For some inexplicable reason, some people want this.

     Note that the name "INBOX" has special semantics and rules, as
described in the file naming.txt.

     The following file/message formats are supported by c-client as of
the time of this writing:

. mx	This is an experimental format, and may be removed in a future
	release.  An mx format mailbox has a .mxindex file which holds
	the message status and unique identifiers.  Messages are
	stored in Internet standard CF LF form, so the file size of
	the message file equals the size of the message.

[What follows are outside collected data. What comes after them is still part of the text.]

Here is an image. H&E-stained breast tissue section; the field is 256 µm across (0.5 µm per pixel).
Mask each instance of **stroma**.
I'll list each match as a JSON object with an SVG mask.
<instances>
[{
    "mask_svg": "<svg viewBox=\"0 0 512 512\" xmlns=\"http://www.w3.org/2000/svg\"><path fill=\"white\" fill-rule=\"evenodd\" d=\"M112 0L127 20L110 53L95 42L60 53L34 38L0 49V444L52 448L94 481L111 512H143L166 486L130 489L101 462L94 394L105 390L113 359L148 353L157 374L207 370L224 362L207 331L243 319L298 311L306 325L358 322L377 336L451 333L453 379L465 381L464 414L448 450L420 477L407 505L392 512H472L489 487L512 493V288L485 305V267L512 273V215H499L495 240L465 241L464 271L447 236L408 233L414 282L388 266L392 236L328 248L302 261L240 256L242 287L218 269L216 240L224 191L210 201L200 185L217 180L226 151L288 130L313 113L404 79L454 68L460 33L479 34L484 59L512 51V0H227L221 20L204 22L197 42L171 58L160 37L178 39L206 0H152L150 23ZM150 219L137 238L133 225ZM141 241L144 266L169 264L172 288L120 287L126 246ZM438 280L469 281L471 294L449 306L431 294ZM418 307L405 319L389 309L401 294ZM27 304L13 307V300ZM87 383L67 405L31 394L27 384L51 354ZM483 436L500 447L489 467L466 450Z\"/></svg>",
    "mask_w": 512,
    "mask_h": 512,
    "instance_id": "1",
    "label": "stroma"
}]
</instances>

	mx is somewhat inefficient; the entire directory must be read
	and each file stat()'d.  We found it intolerable for a
	moderate sized mailbox (2000 messages) and have more or less
	abandoned it.	

. mh	This is supported for compatibility with the past.  This is
	the format used by the old mh program.

	mh is very inefficient; the entire directory must be read
	and each file stat()'d, and in order to determine the size
	of a message, the entire file must be read and newline
	conversion performed.

	mh is deficient in that it does not support any permanent
	flags or keywords; and has no means to store UIDs (because
	the mh "compress" command renames all the files, that's
	why).

. news	This is an export of the local filesystem's news spool, e.g.
	/var/spool/news.  Access to mailboxes in news format is read
	only; however, message "deleted" status is preserved in a
	.newsrc file in the user's home directory.  There is no other
	status or keywords.

	news is very inefficient; the entire directory must be
	read and each file stat()'d, and in order to determine the
	size of a message, the entire file must be read and newline
	conversion performed.

	news is deficient in that it does not support permanent flags
	other than deleted; does not support keywords; and has no
	expunge.


Soapbox on File/Message Formats

     If it sounds from the above descriptions that we're not putting
too much effort into file/message formats, you are correct.

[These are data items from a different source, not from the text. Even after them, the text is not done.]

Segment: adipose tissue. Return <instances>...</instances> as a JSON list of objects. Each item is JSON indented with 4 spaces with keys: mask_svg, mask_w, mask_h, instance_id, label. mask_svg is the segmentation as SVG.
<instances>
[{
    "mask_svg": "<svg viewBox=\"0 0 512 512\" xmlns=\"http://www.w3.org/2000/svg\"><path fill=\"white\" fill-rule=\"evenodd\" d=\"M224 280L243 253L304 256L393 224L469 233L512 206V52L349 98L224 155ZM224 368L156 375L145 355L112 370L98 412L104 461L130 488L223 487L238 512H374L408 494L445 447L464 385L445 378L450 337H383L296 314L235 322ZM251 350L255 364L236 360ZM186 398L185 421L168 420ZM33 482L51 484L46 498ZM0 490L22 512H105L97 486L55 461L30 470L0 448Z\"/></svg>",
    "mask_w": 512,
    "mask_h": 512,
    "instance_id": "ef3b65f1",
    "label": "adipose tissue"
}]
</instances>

     There's a general reason why file/message formats are a bad idea.
Just about every filesystem in existance serializes file creation and
deletions because these manipulate the free space map.  This turns out
to be an enormous problem when you start creating/deleting more than a
few messages per second; you spend all your time thrashing in the
filesystem.

     It is also extremely slow to do a text search through a
file/message format mailbox.  All of those open()s and close()s really
add up to major filesystem thrashing.


What about Cyrus and Maildir?

     Both formats are vulnerable to the filesystem thrashing outlined
above.

     The Cyrus format used by CMU's Cyrus server (and Esys' server)
has a special associated flat file in each directory that contains
extensive data (including pre-parsed ENVELOPEs and BODYSTRUCTUREs)
about the messages.  Put another way, it's a (considerably) more
featureful form of mx.  It also uses certain operating system
facilities (e.g. file/memory mapping) which are not available on older
systems, at a cost of much more limited portability than c-client.
These considerably ameliorate the fundamental problems with
file/message formats; in fact, Cyrus is halfway to being a database.
Rather than support Cyrus format in c-client, you should run Cyrus or
Esys if you want that format.

     The Maildir format used by qmail has all of the performance
disadvantages of mh noted above, with the additional problem that the
files are renamed in order to change their status so you end up having
to rescan the directory frequently to locate the current names
(particularly in a shared mailbox scenario).  It doesn't scale, and it
represents a support nightmare; it is therefore not supported in the
official distribution.  Maildir support code for c-client is available
from third parties; but, if you use it, it is entirely at your own
risk (read: don't complain about how poorly it performs or bugs).


So what does this all mean?

     A database (such as used by Exchange) is really a much better
approach if you want to move away from flat files.  mx and especially
Cyrus take a tenative step in that direction; mx failed mostly because
it didn't go anywhere near far enough.  Cyrus goes much further, and
scores remarkable benefits from doing so.

     However, a well-designed pure database without the overhead of
separate files would do even better.